**ASSIGNMENT:** Please return each of the entries exactly, minus their pictures.

Data extracted from a collection
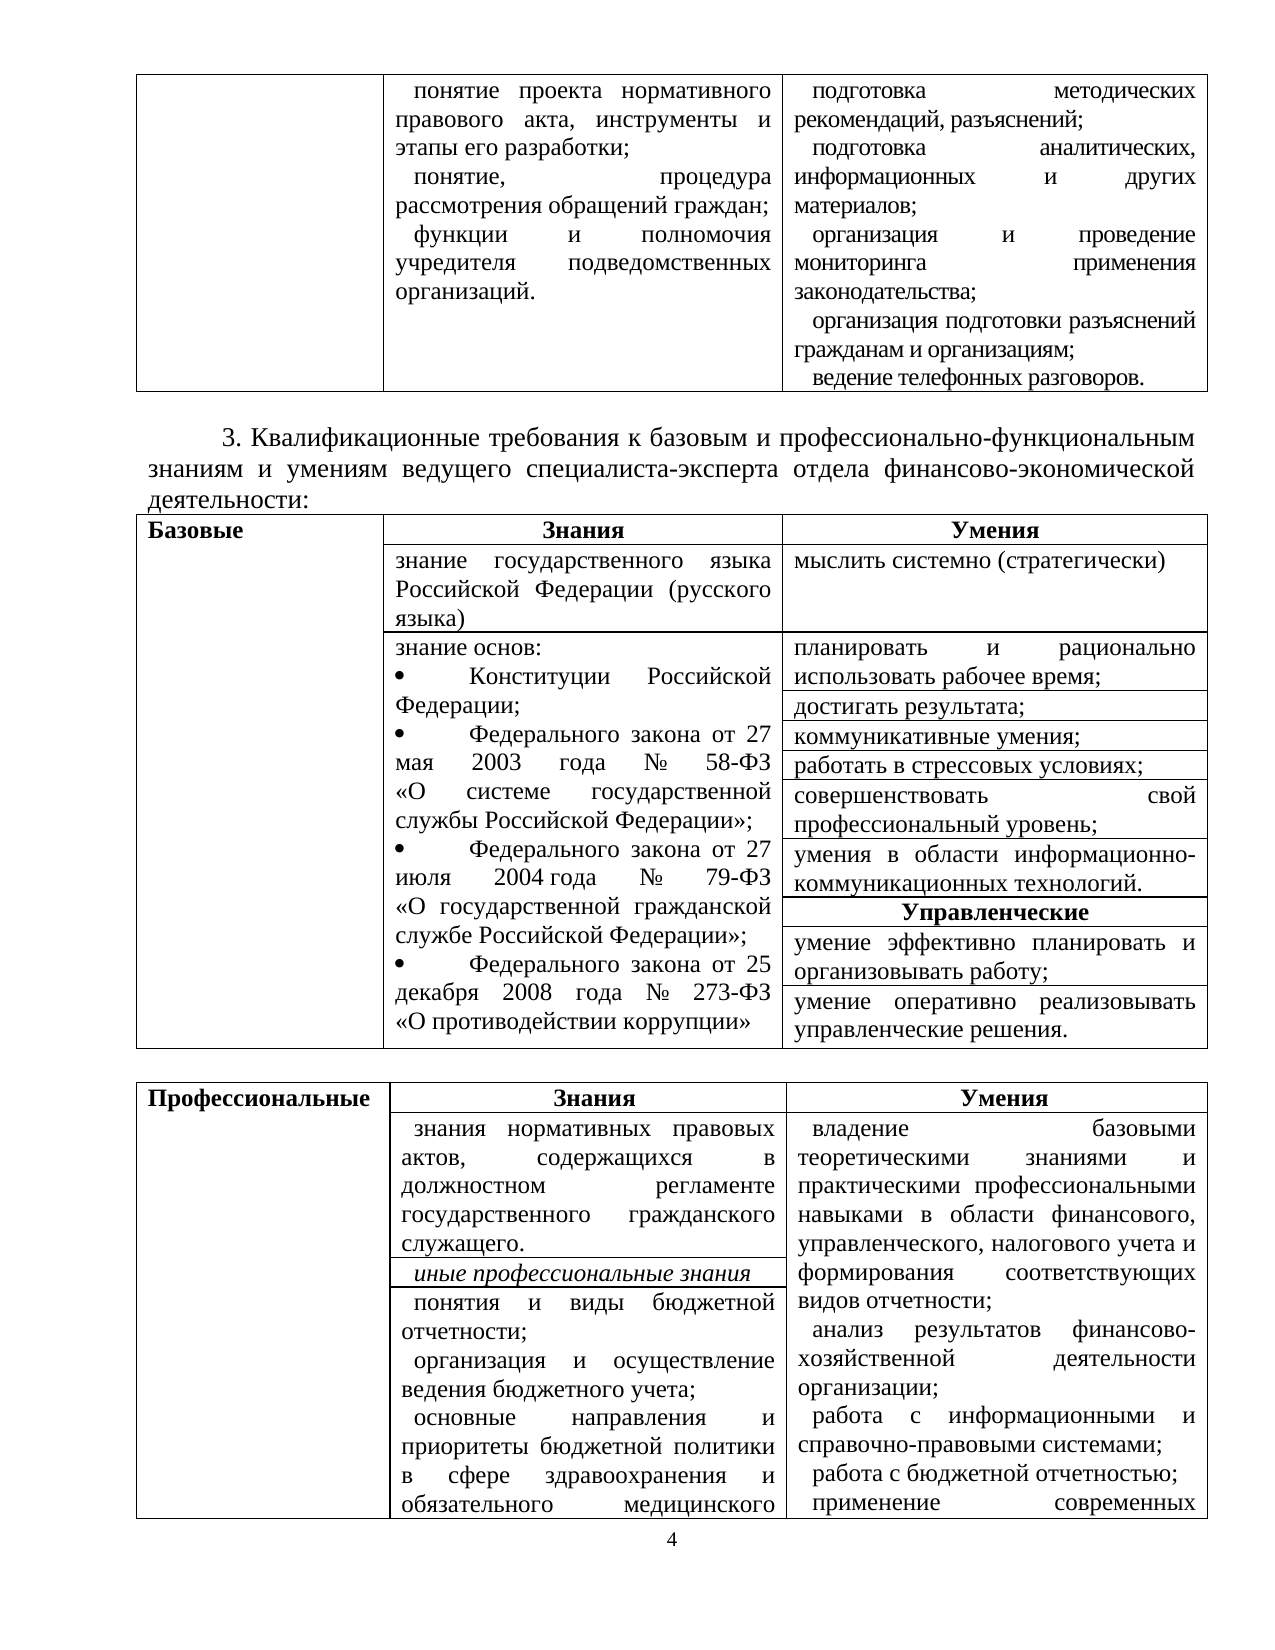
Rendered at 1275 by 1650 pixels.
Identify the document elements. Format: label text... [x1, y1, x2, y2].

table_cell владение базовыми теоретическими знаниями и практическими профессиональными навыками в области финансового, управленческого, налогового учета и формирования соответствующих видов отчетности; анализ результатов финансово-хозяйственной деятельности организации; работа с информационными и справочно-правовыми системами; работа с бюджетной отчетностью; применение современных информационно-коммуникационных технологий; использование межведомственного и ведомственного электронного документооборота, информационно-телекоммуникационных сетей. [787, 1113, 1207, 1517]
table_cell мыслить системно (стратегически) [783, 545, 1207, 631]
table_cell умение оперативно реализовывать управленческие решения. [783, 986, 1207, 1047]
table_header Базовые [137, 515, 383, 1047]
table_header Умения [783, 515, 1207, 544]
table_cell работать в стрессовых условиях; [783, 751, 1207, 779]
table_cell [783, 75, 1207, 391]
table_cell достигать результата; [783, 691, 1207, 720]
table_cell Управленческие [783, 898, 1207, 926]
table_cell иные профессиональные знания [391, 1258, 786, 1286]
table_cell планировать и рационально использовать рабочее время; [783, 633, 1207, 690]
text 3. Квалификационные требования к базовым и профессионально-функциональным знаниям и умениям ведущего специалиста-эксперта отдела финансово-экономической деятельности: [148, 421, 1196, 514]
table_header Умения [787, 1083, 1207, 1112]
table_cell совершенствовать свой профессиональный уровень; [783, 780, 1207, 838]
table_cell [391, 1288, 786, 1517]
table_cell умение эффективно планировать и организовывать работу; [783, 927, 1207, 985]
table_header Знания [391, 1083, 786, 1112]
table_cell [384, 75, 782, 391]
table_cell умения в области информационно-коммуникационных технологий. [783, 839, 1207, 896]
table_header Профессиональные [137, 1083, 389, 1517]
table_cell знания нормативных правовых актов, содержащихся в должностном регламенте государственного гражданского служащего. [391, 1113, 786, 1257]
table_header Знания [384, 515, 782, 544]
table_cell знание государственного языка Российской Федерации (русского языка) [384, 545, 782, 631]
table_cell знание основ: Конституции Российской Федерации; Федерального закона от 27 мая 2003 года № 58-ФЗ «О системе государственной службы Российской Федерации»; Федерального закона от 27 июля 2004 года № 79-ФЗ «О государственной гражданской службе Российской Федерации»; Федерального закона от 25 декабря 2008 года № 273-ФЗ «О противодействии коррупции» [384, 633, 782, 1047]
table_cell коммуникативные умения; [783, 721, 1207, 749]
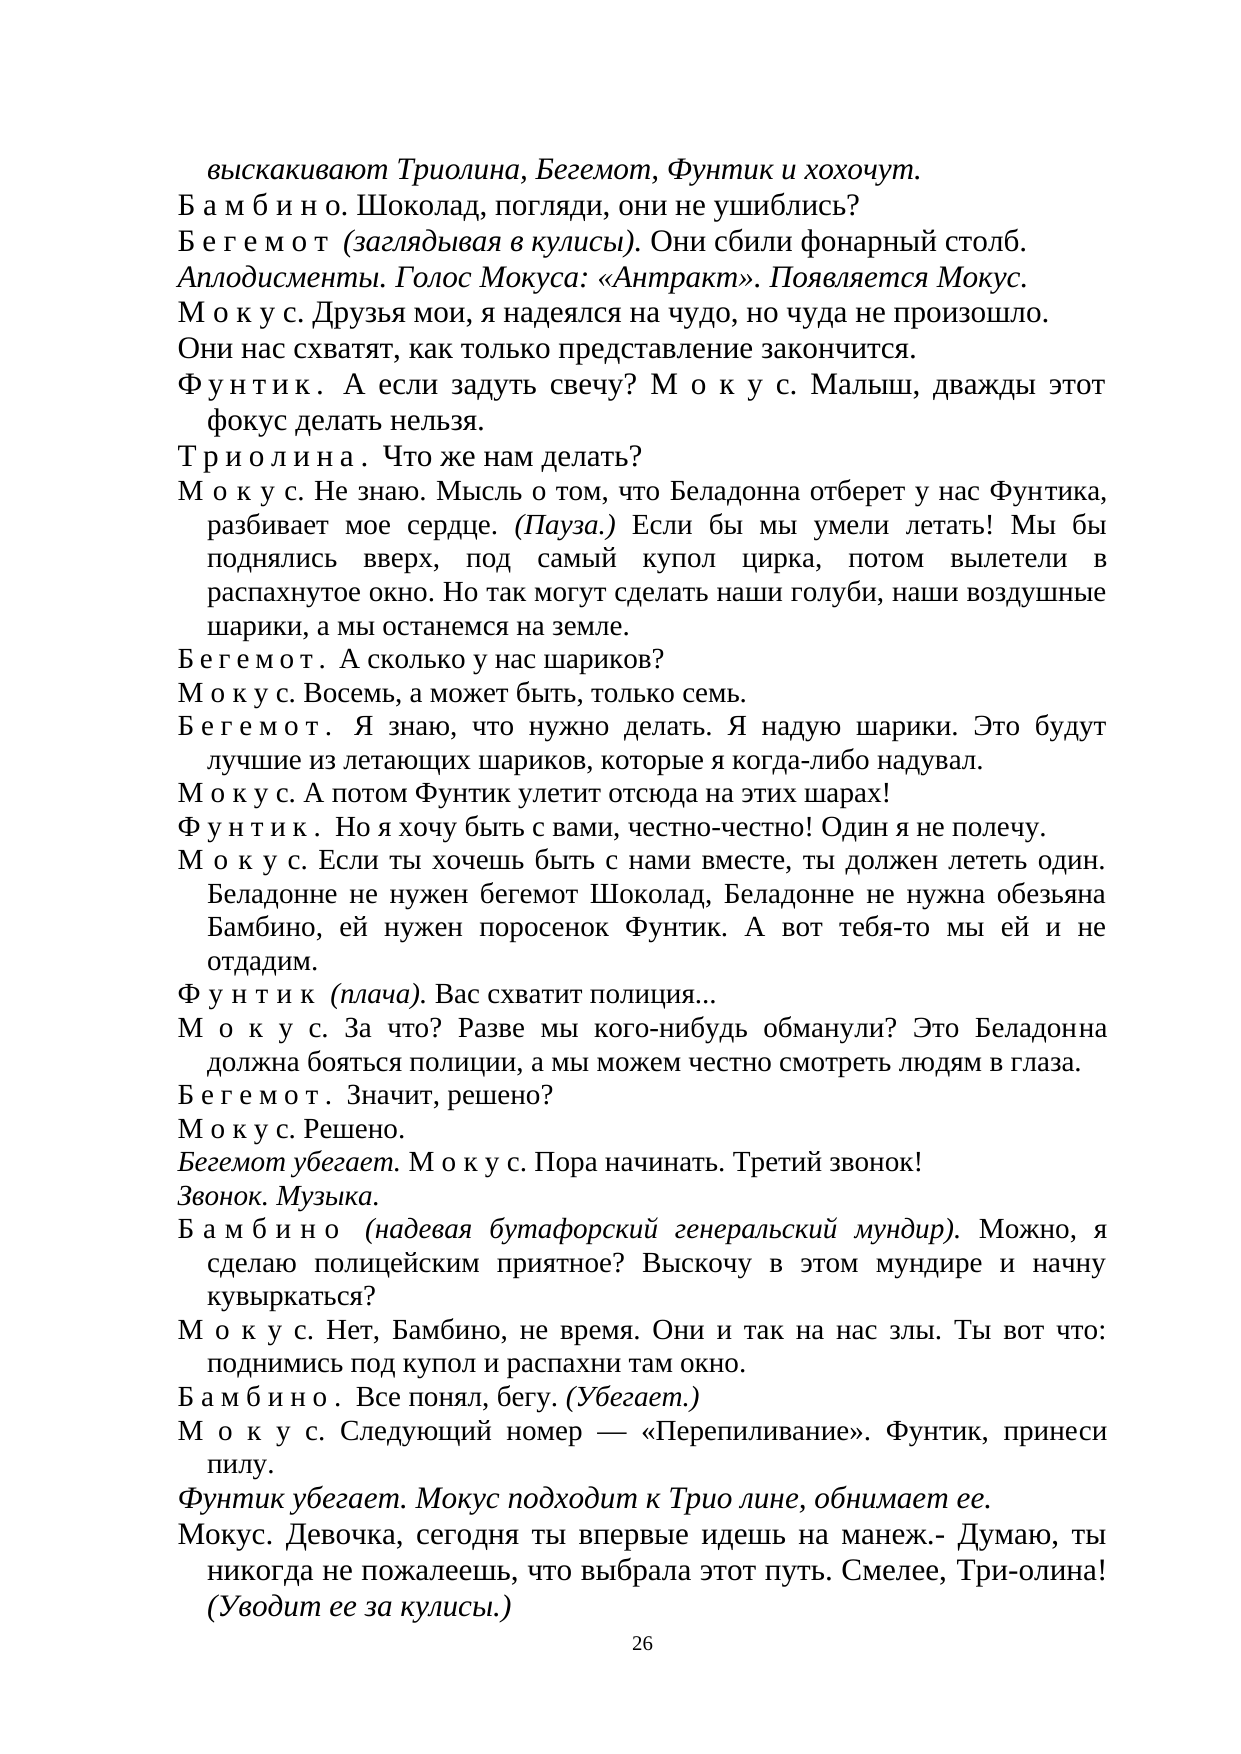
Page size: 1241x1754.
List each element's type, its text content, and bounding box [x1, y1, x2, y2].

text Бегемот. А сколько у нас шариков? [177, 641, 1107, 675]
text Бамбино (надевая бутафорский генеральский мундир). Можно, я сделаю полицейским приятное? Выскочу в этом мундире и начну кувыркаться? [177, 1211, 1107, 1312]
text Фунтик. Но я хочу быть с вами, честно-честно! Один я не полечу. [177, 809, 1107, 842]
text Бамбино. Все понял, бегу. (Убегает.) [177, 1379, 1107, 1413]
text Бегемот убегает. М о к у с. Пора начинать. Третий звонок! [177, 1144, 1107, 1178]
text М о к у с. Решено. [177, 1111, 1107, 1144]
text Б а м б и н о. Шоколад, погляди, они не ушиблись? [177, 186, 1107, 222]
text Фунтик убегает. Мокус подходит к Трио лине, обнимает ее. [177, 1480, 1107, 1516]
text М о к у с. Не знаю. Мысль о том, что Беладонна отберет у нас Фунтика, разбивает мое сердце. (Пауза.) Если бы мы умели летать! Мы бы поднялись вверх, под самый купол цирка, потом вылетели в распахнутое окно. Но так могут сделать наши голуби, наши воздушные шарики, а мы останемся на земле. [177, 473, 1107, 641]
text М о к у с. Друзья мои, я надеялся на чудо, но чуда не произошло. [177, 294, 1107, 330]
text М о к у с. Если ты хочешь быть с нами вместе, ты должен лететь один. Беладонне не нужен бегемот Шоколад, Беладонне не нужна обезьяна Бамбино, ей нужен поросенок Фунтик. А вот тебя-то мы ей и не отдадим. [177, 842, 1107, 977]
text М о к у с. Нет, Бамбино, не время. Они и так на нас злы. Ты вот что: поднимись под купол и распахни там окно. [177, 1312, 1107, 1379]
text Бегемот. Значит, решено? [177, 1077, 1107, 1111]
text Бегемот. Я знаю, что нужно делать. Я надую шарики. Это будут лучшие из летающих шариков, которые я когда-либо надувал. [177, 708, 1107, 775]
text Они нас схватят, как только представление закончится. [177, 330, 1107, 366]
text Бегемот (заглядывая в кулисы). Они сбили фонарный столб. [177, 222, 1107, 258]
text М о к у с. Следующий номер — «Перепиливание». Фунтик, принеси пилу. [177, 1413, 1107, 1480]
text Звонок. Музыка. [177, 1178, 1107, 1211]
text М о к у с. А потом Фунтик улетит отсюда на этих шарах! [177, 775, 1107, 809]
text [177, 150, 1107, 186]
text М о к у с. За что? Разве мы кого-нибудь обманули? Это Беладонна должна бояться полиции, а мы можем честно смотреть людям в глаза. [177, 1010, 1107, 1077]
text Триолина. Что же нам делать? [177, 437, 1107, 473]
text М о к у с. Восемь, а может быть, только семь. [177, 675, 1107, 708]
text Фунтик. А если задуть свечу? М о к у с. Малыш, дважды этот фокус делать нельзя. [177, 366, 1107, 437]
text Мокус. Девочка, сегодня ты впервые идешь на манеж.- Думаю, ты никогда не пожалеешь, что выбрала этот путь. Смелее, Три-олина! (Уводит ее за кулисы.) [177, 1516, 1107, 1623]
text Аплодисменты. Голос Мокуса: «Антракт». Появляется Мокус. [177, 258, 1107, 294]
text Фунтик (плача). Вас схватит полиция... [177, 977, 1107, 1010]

**TASK SOLUTION:**
Rendered at 1275 by 1650 pixels.
Identify the document elements. Format: label text... [x1, y1, x2, y2].

table_cell владение базовыми теоретическими знаниями и практическими профессиональными навыками в области финансового, управленческого, налогового учета и формирования соответствующих видов отчетности; анализ результатов финансово-хозяйственной деятельности организации; работа с информационными и справочно-правовыми системами; работа с бюджетной отчетностью; применение современных информационно-коммуникационных технологий; использование межведомственного и ведомственного электронного документооборота, информационно-телекоммуникационных сетей. [787, 1113, 1207, 1517]
table_cell мыслить системно (стратегически) [783, 545, 1207, 631]
table_cell умение оперативно реализовывать управленческие решения. [783, 986, 1207, 1047]
table_header Базовые [137, 515, 383, 1047]
table_header Умения [783, 515, 1207, 544]
table_cell работать в стрессовых условиях; [783, 751, 1207, 779]
table_cell [783, 75, 1207, 391]
table_cell достигать результата; [783, 691, 1207, 720]
table_cell Управленческие [783, 898, 1207, 926]
table_cell иные профессиональные знания [391, 1258, 786, 1286]
table_cell планировать и рационально использовать рабочее время; [783, 633, 1207, 690]
text 3. Квалификационные требования к базовым и профессионально-функциональным знаниям и умениям ведущего специалиста-эксперта отдела финансово-экономической деятельности: [148, 421, 1196, 514]
table_header Умения [787, 1083, 1207, 1112]
table_cell совершенствовать свой профессиональный уровень; [783, 780, 1207, 838]
table_cell [391, 1288, 786, 1517]
table_cell умение эффективно планировать и организовывать работу; [783, 927, 1207, 985]
table_header Знания [391, 1083, 786, 1112]
table_cell [384, 75, 782, 391]
table_cell умения в области информационно-коммуникационных технологий. [783, 839, 1207, 896]
table_header Профессиональные [137, 1083, 389, 1517]
table_cell знания нормативных правовых актов, содержащихся в должностном регламенте государственного гражданского служащего. [391, 1113, 786, 1257]
table_header Знания [384, 515, 782, 544]
table_cell знание государственного языка Российской Федерации (русского языка) [384, 545, 782, 631]
table_cell знание основ: Конституции Российской Федерации; Федерального закона от 27 мая 2003 года № 58-ФЗ «О системе государственной службы Российской Федерации»; Федерального закона от 27 июля 2004 года № 79-ФЗ «О государственной гражданской службе Российской Федерации»; Федерального закона от 25 декабря 2008 года № 273-ФЗ «О противодействии коррупции» [384, 633, 782, 1047]
table_cell коммуникативные умения; [783, 721, 1207, 749]
Page size: 1241x1754.
List each element's type, its text content, and bounding box [x1, y1, x2, y2].

text Бегемот. А сколько у нас шариков? [177, 641, 1107, 675]
text Бамбино (надевая бутафорский генеральский мундир). Можно, я сделаю полицейским приятное? Выскочу в этом мундире и начну кувыркаться? [177, 1211, 1107, 1312]
text Фунтик. Но я хочу быть с вами, честно-честно! Один я не полечу. [177, 809, 1107, 842]
text Бамбино. Все понял, бегу. (Убегает.) [177, 1379, 1107, 1413]
text Бегемот убегает. М о к у с. Пора начинать. Третий звонок! [177, 1144, 1107, 1178]
text М о к у с. Решено. [177, 1111, 1107, 1144]
text Б а м б и н о. Шоколад, погляди, они не ушиблись? [177, 186, 1107, 222]
text Фунтик убегает. Мокус подходит к Трио лине, обнимает ее. [177, 1480, 1107, 1516]
text М о к у с. Не знаю. Мысль о том, что Беладонна отберет у нас Фунтика, разбивает мое сердце. (Пауза.) Если бы мы умели летать! Мы бы поднялись вверх, под самый купол цирка, потом вылетели в распахнутое окно. Но так могут сделать наши голуби, наши воздушные шарики, а мы останемся на земле. [177, 473, 1107, 641]
text М о к у с. Друзья мои, я надеялся на чудо, но чуда не произошло. [177, 294, 1107, 330]
text М о к у с. Если ты хочешь быть с нами вместе, ты должен лететь один. Беладонне не нужен бегемот Шоколад, Беладонне не нужна обезьяна Бамбино, ей нужен поросенок Фунтик. А вот тебя-то мы ей и не отдадим. [177, 842, 1107, 977]
text М о к у с. Нет, Бамбино, не время. Они и так на нас злы. Ты вот что: поднимись под купол и распахни там окно. [177, 1312, 1107, 1379]
text Бегемот. Значит, решено? [177, 1077, 1107, 1111]
text Бегемот. Я знаю, что нужно делать. Я надую шарики. Это будут лучшие из летающих шариков, которые я когда-либо надувал. [177, 708, 1107, 775]
text Они нас схватят, как только представление закончится. [177, 330, 1107, 366]
text Бегемот (заглядывая в кулисы). Они сбили фонарный столб. [177, 222, 1107, 258]
text М о к у с. Следующий номер — «Перепиливание». Фунтик, принеси пилу. [177, 1413, 1107, 1480]
text Звонок. Музыка. [177, 1178, 1107, 1211]
text М о к у с. А потом Фунтик улетит отсюда на этих шарах! [177, 775, 1107, 809]
text [177, 150, 1107, 186]
text М о к у с. За что? Разве мы кого-нибудь обманули? Это Беладонна должна бояться полиции, а мы можем честно смотреть людям в глаза. [177, 1010, 1107, 1077]
text Триолина. Что же нам делать? [177, 437, 1107, 473]
text М о к у с. Восемь, а может быть, только семь. [177, 675, 1107, 708]
text Фунтик. А если задуть свечу? М о к у с. Малыш, дважды этот фокус делать нельзя. [177, 366, 1107, 437]
text Мокус. Девочка, сегодня ты впервые идешь на манеж.- Думаю, ты никогда не пожалеешь, что выбрала этот путь. Смелее, Три-олина! (Уводит ее за кулисы.) [177, 1516, 1107, 1623]
text Аплодисменты. Голос Мокуса: «Антракт». Появляется Мокус. [177, 258, 1107, 294]
text Фунтик (плача). Вас схватит полиция... [177, 977, 1107, 1010]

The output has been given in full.